Amid the burbling synths of ‘Matinee’, Grant and Mal trade more vocoded vocals – Creep Show and vocoders go together like peanut butter and jelly – before Grant introduces them all, cupping his heart for Mal. A huge fan of the Cabs, Grant still can’t quite believe he’s sharing a stage with his electronic hero.
And so it continues. ‘Yahtzee!’ is deliciously, deliriously unhinged (“Let’s play Yahtzee! Let’s play Twister!”), while the clattering, crashing funk of ‘Moneyback’ is like Art Of Noise on speed. The crowning glory is ‘Yawning Abyss’ – “like ‘Axel F’ covered by Vangelis” – the title track of their latest album and a proper earworm, to boot. All eminently danceable, too. Creep Show deserve your attention. Jump into the void…
Welsh/Cornish singer Gwenno is next, looking like she’s stepped straight out of the pages of Vogue in a striking green silk dress. Backed by a full band, her psych/folk/dreampop hues shine bright – ‘Tir Ha Mor’ (from 2018’s ‘Le Kov’ album) twinkles, soars and swoops. And introducing ‘Eus Keus?’ (Cornish for ‘Is There Cheese?’), she gives us an impromptu call-and-response Cornish language lesson, exclaiming “Let’s call in the cheese gods!”. A restless ball of energy, she sashays around, arms aloft, before finishing up with the hypnotic and rather lovely ‘Chwyldro’ – sung in Welsh but with woozy krautrock vibes. Wonderful.
Beak>, meanwhile, occupy the fuzzier, grittier end of the krautrock/psych spectrum. The Bristol power trio surge through their wonky motorik groove, all vintage synth, trippy reverb and Geoff Barrow’s crisp, tricksy drum fills. Barrow is as typically belligerent as ever, moaning about sounds creeping in from a nearby stage (“Looks like we’re gonna have to fry that shit disco”), but they’re on rollicking good form.
After dark, the Orbit tent is rammed. It feels like everyone has legged over from Roisin Murphy to watch Leftfield, as Neil Barnes and co keep the phat beats going, bludgeoning our senses in the process.
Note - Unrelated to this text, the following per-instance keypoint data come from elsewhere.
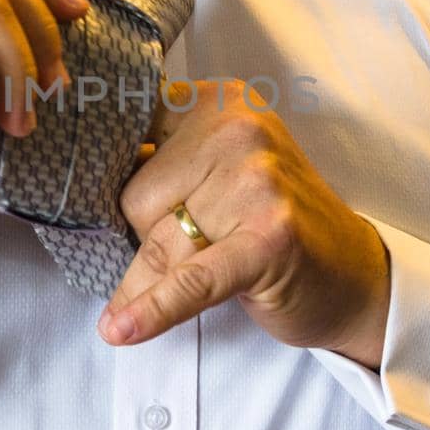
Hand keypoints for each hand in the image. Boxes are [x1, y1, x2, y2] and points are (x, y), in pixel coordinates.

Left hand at [98, 79, 390, 368]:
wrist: (356, 277)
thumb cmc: (271, 223)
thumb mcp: (219, 172)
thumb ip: (160, 165)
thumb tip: (74, 186)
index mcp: (221, 101)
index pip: (128, 137)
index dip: (116, 179)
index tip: (97, 196)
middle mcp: (240, 129)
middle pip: (134, 194)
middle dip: (146, 235)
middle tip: (192, 249)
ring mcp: (257, 182)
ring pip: (155, 240)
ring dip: (148, 282)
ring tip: (170, 293)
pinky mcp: (268, 240)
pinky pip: (191, 277)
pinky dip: (155, 307)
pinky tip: (121, 328)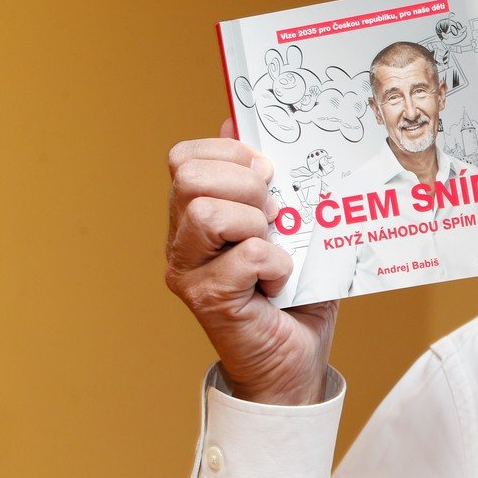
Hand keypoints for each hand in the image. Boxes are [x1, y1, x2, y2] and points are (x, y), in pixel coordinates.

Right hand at [165, 119, 337, 403]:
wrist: (295, 359)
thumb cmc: (294, 291)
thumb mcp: (290, 223)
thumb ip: (265, 177)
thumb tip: (234, 118)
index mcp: (194, 214)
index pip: (184, 158)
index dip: (229, 154)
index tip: (266, 173)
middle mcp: (181, 241)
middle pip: (188, 176)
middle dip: (245, 184)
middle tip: (274, 214)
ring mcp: (189, 272)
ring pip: (205, 211)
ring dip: (255, 222)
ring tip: (274, 246)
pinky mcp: (208, 300)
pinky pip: (244, 256)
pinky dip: (275, 263)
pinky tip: (279, 282)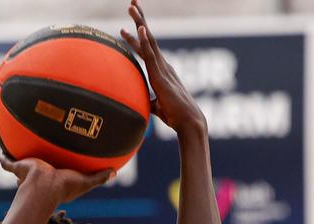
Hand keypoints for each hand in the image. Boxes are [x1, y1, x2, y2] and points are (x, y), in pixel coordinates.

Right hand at [0, 153, 114, 202]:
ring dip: (19, 158)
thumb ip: (98, 177)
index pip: (56, 170)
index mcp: (54, 178)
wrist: (43, 187)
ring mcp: (27, 173)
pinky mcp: (17, 167)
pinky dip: (3, 158)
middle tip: (40, 151)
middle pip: (38, 165)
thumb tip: (114, 172)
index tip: (61, 161)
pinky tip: (0, 150)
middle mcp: (40, 176)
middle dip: (38, 160)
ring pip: (22, 164)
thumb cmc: (63, 187)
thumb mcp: (84, 181)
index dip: (58, 166)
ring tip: (18, 144)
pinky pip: (7, 161)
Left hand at [120, 0, 206, 136]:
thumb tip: (140, 104)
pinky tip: (140, 28)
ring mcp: (162, 68)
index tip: (125, 28)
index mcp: (161, 71)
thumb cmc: (175, 117)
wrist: (188, 122)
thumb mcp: (157, 107)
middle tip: (132, 2)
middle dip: (140, 19)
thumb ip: (148, 102)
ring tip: (132, 6)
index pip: (146, 49)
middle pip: (148, 37)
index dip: (136, 37)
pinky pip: (151, 55)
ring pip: (149, 40)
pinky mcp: (161, 76)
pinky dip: (145, 41)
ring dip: (140, 22)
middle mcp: (162, 65)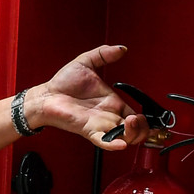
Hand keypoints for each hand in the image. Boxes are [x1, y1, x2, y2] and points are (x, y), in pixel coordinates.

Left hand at [26, 45, 145, 149]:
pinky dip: (113, 145)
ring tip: (131, 123)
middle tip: (138, 120)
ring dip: (132, 134)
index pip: (135, 116)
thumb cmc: (62, 83)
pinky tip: (121, 142)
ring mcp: (99, 124)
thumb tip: (121, 48)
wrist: (46, 94)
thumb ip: (103, 54)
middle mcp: (108, 116)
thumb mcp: (86, 63)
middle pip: (134, 130)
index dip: (144, 118)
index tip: (147, 115)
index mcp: (112, 102)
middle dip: (142, 127)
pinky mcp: (88, 130)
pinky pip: (104, 141)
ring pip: (123, 137)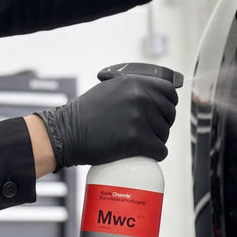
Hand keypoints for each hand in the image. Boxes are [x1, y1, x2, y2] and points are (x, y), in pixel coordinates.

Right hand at [36, 73, 177, 168]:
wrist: (67, 133)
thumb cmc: (85, 114)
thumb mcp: (111, 88)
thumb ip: (132, 88)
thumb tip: (154, 96)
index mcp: (135, 82)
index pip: (169, 92)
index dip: (168, 104)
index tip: (163, 112)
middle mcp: (140, 96)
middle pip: (169, 115)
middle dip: (162, 124)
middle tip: (149, 132)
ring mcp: (139, 118)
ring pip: (164, 134)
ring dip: (156, 140)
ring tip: (140, 142)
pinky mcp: (137, 139)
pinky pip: (160, 150)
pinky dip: (155, 155)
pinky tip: (145, 154)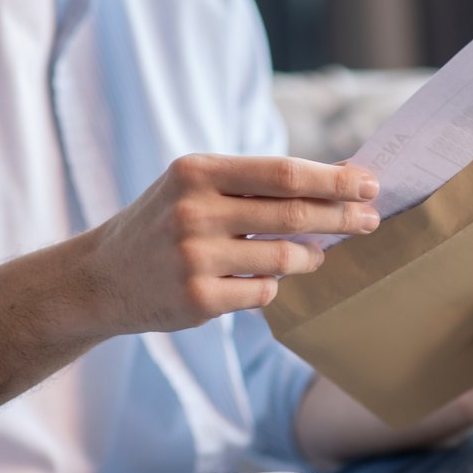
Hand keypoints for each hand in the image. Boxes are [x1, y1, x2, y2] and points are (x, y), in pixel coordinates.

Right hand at [71, 154, 379, 334]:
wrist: (101, 276)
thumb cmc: (165, 222)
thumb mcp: (197, 187)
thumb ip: (256, 183)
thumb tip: (337, 178)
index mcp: (197, 172)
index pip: (284, 173)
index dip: (334, 179)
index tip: (369, 183)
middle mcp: (193, 212)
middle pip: (293, 214)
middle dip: (341, 217)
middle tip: (371, 219)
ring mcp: (194, 259)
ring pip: (283, 258)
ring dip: (310, 257)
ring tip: (315, 254)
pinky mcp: (198, 300)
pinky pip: (263, 294)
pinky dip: (272, 287)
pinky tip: (262, 280)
There’s a euphoric late night aura, a mass of heads locked into the booming electro/techno-ish groove, bobbing up and down like rolling waves. We’re treated to banger after banger. A barnstorming version of ‘Release The Pressure’. ‘Afrika Shox’, propulsive and gloriously heavy on vocoder and bass. And a toweringly good ‘Accumulator’ that feels like peak hour at Berghain. Just as it says on the tin of their latest album, ‘This Is What We Do’. Let’s get electrify!